The people who scoff at danger, only to be killed by it, are so frequently portrayed in popular culture, especially on television and in movies, that it’s become a trope. But there’s a large element of truth to it. People frequently refuse to believe they are in danger, even when they are. They have been through this before, and so they think it will be just like that other time. So their experience actually works against them.
One person who comes immediately to mind for me is a man named Harry Truman. Not the President, mind you, this was a different guy named Harry Truman. This Harry Truman owned a lodge on Spirit Lake in Washington State. He refused to evacuate when the government ordered it on April 30th, 1980. He scoffed at the idea that the volcano would erupt, or that he would be in any danger if it did. He had run the lodge for more than 50 years. It was his life. So he was one of the few people who lived there year-round, with his 16 cats to keep him company. A local TV crew spent some time with Harry the year before, filming him and his cats and talking with him about his life at the lodge. You can see how a lot of people thought of him as a lovable curmudgeon.
When Harry refused to evacuate, to some people he became a bit of a folk hero, even making it into national media for a few weeks. I remember seeing other people on TV, complaining about how the government made them leave for nothing because nothing was going to happen.
So when the mountain finally erupted on May 18, 1980, Harry and all his kitty companions died, buried under the largest avalanche in recorded history when the entire northern slope of Mt. St. Helens collapsed and the mountain exploded. One of the reasons that the eruption still killed some 60 people is that no one expected the blast to be as big as it was. In fact, only 3 of the people who died were in the designated danger zone (Harry was one of them). And if the eruption had not happened on a Sunday morning, but a weekday, there would have been even more casualties – probably hundreds – because of all the logging crews in the area.

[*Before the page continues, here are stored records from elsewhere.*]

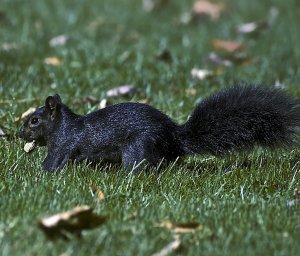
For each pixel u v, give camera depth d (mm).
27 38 18172
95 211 8578
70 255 7363
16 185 9383
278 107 10367
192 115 10445
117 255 7480
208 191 9617
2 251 7387
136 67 15625
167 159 10312
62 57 16547
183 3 22672
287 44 18469
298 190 9641
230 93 10531
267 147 10422
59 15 20844
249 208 8891
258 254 7586
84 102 13281
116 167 10406
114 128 10219
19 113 12391
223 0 23000
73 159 10375
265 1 22719
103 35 19109
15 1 22094
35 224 7961
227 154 10398
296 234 8133
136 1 22906
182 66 15906
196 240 7895
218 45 18016
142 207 8875
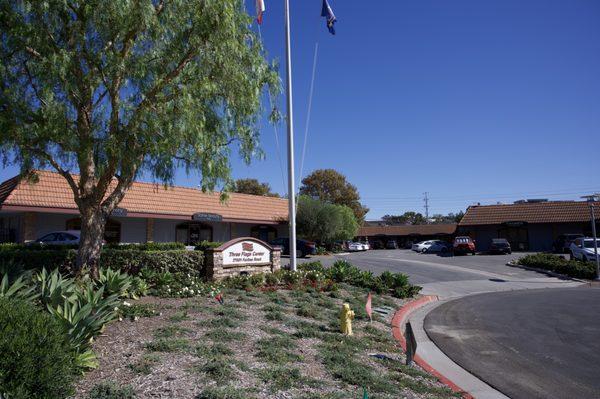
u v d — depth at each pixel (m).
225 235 33.16
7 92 8.62
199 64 10.01
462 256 36.31
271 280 12.95
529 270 25.36
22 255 11.29
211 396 4.58
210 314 8.46
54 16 8.90
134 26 9.34
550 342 9.21
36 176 10.77
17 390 3.62
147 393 4.70
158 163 10.81
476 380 6.94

A big part of the problem, then, was the underestimation of the threat, for a variety of reasons. The danger zone extended out to 3 miles or so, if memory serves. Yes, that is a fair distance, but you have to put it in perspective of the scale of the possible events we might be talking about. But the historical record certainly showed the range of possibilities, and without better information, it would seem prudent to take that into account. For example, Saint-Pierre was about four miles from Mt. Pelee. Pompeii was about five miles from Mt. Vesuvius. Pyroclastic flows from the 1883 eruption of Mt. Krakatoa traveled as far as 25 miles. So knowing that it would be near impossible to escape once it started would motivate me to be quite further away.
So fear, properly handled, can be a constructive tool. Certainly that seems to be the perspective of some writers, such as Gavin De Becker, whose book The Gift of Fear is on my list of things to read. I am guessing that De Becker talks about what I would call the healthy kind of fear.
I guess my point in all this is that ultimately, I hope to make decisions based on a strong grasp of the facts and knowledge of the full range of possibilities and probabilities. I tend to err on the side of caution when it comes to most things. And frankly, I feel better that way.